Raw records:
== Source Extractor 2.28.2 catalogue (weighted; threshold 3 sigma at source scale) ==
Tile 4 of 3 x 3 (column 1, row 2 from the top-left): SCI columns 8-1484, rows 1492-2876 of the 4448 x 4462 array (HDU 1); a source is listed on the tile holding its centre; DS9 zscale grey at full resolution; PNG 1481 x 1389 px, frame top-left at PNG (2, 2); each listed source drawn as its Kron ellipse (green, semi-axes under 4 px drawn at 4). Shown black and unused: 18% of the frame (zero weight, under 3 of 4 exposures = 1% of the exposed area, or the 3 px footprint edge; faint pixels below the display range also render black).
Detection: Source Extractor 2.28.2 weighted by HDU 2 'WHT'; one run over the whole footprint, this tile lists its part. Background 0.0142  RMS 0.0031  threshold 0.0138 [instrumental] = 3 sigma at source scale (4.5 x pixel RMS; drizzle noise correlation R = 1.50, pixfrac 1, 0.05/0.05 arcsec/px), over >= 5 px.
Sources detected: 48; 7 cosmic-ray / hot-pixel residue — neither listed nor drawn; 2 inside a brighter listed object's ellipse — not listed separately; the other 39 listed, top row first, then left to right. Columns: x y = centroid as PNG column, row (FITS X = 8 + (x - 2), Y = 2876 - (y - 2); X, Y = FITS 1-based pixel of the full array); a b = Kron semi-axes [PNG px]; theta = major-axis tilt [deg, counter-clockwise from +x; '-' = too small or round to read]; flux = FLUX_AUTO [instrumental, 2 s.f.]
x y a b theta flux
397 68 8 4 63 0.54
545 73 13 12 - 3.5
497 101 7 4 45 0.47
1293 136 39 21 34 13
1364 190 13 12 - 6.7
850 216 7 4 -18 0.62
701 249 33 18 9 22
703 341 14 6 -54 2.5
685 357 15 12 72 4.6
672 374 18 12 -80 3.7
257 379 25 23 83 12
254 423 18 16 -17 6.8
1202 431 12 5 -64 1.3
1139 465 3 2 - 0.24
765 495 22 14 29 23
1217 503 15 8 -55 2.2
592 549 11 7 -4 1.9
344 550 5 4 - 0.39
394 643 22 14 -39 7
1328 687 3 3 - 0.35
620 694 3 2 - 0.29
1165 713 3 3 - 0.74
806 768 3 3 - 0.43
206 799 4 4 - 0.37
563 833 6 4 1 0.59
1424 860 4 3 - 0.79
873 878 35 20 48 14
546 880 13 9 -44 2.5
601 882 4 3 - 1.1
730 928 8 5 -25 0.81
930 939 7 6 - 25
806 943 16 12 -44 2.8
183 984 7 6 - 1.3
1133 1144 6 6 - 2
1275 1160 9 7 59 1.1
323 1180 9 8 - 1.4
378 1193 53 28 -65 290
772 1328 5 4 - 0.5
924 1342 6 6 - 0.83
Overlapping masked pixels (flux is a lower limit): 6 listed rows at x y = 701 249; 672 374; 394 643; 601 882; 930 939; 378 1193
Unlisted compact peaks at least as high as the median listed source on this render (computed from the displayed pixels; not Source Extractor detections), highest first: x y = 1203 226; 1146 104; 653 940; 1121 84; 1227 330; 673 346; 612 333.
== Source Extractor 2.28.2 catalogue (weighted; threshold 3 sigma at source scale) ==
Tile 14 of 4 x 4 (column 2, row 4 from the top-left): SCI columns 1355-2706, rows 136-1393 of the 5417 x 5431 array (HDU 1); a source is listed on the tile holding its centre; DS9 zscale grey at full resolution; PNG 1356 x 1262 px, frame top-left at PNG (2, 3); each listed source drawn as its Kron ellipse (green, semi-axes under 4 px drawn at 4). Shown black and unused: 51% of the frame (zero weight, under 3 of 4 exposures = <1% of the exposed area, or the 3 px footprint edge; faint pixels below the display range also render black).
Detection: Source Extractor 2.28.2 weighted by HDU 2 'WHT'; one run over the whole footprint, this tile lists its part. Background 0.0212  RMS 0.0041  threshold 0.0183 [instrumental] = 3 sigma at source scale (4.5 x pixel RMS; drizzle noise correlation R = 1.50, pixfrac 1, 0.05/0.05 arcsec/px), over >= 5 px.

Exercise brief: Turn every line of the records above into a numbered list, omitting any blank lines.

Reply to the exercise:
1. == Source Extractor 2.28.2 catalogue (weighted; threshold 3 sigma at source scale) ==
2. Tile 4 of 3 x 3 (column 1, row 2 from the top-left): SCI columns 8-1484, rows 1492-2876 of the 4448 x 4462 array (HDU 1); a source is listed on the tile holding its centre; DS9 zscale grey at full resolution; PNG 1481 x 1389 px, frame top-left at PNG (2, 2); each listed source drawn as its Kron ellipse (green, semi-axes under 4 px drawn at 4). Shown black and unused: 18% of the frame (zero weight, under 3 of 4 exposures = 1% of the exposed area, or the 3 px footprint edge; faint pixels below the display range also render black).
3. Detection: Source Extractor 2.28.2 weighted by HDU 2 'WHT'; one run over the whole footprint, this tile lists its part. Background 0.0142  RMS 0.0031  threshold 0.0138 [instrumental] = 3 sigma at source scale (4.5 x pixel RMS; drizzle noise correlation R = 1.50, pixfrac 1, 0.05/0.05 arcsec/px), over >= 5 px.
4. Sources detected: 48; 7 cosmic-ray / hot-pixel residue — neither listed nor drawn; 2 inside a brighter listed object's ellipse — not listed separately; the other 39 listed, top row first, then left to right. Columns: x y = centroid as PNG column, row (FITS X = 8 + (x - 2), Y = 2876 - (y - 2); X, Y = FITS 1-based pixel of the full array); a b = Kron semi-axes [PNG px]; theta = major-axis tilt [deg, counter-clockwise from +x; '-' = too small or round to read]; flux = FLUX_AUTO [instrumental, 2 s.f.]
5. x y a b theta flux
6. 397 68 8 4 63 0.54
7. 545 73 13 12 - 3.5
8. 497 101 7 4 45 0.47
9. 1293 136 39 21 34 13
10. 1364 190 13 12 - 6.7
11. 850 216 7 4 -18 0.62
12. 701 249 33 18 9 22
13. 703 341 14 6 -54 2.5
14. 685 357 15 12 72 4.6
15. 672 374 18 12 -80 3.7
16. 257 379 25 23 83 12
17. 254 423 18 16 -17 6.8
18. 1202 431 12 5 -64 1.3
19. 1139 465 3 2 - 0.24
20. 765 495 22 14 29 23
21. 1217 503 15 8 -55 2.2
22. 592 549 11 7 -4 1.9
23. 344 550 5 4 - 0.39
24. 394 643 22 14 -39 7
25. 1328 687 3 3 - 0.35
26. 620 694 3 2 - 0.29
27. 1165 713 3 3 - 0.74
28. 806 768 3 3 - 0.43
29. 206 799 4 4 - 0.37
30. 563 833 6 4 1 0.59
31. 1424 860 4 3 - 0.79
32. 873 878 35 20 48 14
33. 546 880 13 9 -44 2.5
34. 601 882 4 3 - 1.1
35. 730 928 8 5 -25 0.81
36. 930 939 7 6 - 25
37. 806 943 16 12 -44 2.8
38. 183 984 7 6 - 1.3
39. 1133 1144 6 6 - 2
40. 1275 1160 9 7 59 1.1
41. 323 1180 9 8 - 1.4
42. 378 1193 53 28 -65 290
43. 772 1328 5 4 - 0.5
44. 924 1342 6 6 - 0.83
45. Overlapping masked pixels (flux is a lower limit): 6 listed rows at x y = 701 249; 672 374; 394 643; 601 882; 930 939; 378 1193
46. Unlisted compact peaks at least as high as the median listed source on this render (computed from the displayed pixels; not Source Extractor detections), highest first: x y = 1203 226; 1146 104; 653 940; 1121 84; 1227 330; 673 346; 612 333.
47. == Source Extractor 2.28.2 catalogue (weighted; threshold 3 sigma at source scale) ==
48. Tile 14 of 4 x 4 (column 2, row 4 from the top-left): SCI columns 1355-2706, rows 136-1393 of the 5417 x 5431 array (HDU 1); a source is listed on the tile holding its centre; DS9 zscale grey at full resolution; PNG 1356 x 1262 px, frame top-left at PNG (2, 3); each listed source drawn as its Kron ellipse (green, semi-axes under 4 px drawn at 4). Shown black and unused: 51% of the frame (zero weight, under 3 of 4 exposures = <1% of the exposed area, or the 3 px footprint edge; faint pixels below the display range also render black).
49. Detection: Source Extractor 2.28.2 weighted by HDU 2 'WHT'; one run over the whole footprint, this tile lists its part. Background 0.0212  RMS 0.0041  threshold 0.0183 [instrumental] = 3 sigma at source scale (4.5 x pixel RMS; drizzle noise correlation R = 1.50, pixfrac 1, 0.05/0.05 arcsec/px), over >= 5 px.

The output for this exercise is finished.